Brief >> Starting from the line in which "From where the" appears, output every line down to the last line of the data below, exactly and without anything more.

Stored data
****************************************

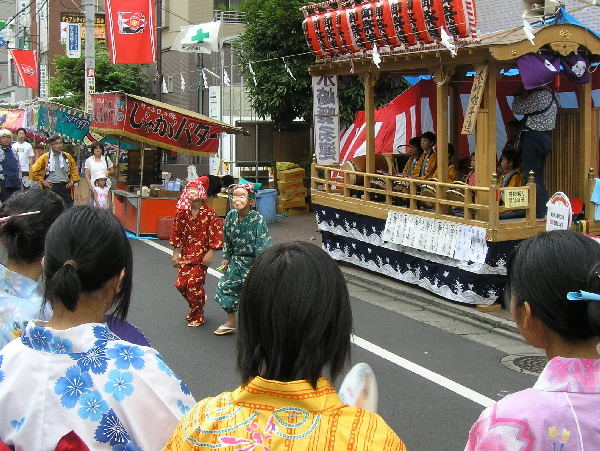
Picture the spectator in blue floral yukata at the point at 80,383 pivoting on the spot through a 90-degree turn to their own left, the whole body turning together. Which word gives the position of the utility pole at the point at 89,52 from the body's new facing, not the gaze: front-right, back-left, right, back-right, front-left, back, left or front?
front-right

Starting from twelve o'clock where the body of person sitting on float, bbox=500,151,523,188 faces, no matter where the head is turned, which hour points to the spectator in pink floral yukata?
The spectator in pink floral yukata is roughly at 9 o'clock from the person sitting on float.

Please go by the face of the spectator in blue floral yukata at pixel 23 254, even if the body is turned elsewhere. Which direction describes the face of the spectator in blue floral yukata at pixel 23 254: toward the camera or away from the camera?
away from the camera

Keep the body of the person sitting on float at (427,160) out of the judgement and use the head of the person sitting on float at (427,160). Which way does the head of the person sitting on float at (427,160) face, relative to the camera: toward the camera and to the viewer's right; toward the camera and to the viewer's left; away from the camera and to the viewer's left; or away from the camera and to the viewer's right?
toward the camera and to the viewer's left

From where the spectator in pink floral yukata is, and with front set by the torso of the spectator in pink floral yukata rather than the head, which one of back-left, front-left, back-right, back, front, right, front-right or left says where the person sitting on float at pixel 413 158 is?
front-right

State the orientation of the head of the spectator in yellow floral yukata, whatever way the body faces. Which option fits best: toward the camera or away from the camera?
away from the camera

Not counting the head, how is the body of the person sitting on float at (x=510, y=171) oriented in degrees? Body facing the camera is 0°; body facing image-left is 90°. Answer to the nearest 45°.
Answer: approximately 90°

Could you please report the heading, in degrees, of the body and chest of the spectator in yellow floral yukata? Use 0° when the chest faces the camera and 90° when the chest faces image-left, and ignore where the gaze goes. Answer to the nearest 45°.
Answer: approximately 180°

****************************************

Task solution >>
From where the spectator in pink floral yukata is, and with front set by the torso of the spectator in pink floral yukata rather than the head, which one of back-left, front-left, back-right, back, front, right, front-right or left says where the person sitting on float at pixel 413 158 is?
front-right

State the orientation of the head of the spectator in yellow floral yukata, whatever way the body faces. Which option fits best: toward the camera or away from the camera?
away from the camera

Not counting the head, how is the body of the person sitting on float at (x=510, y=171) oriented in degrees? Body facing the camera is 0°; body facing image-left is 90°. Answer to the nearest 45°.
Answer: approximately 90°

Could you please report the heading, in degrees, of the body and chest of the spectator in yellow floral yukata? Use 0° when the chest faces the camera and 90° when the chest faces image-left, and ignore where the gaze goes. Answer to the nearest 45°.
Answer: approximately 180°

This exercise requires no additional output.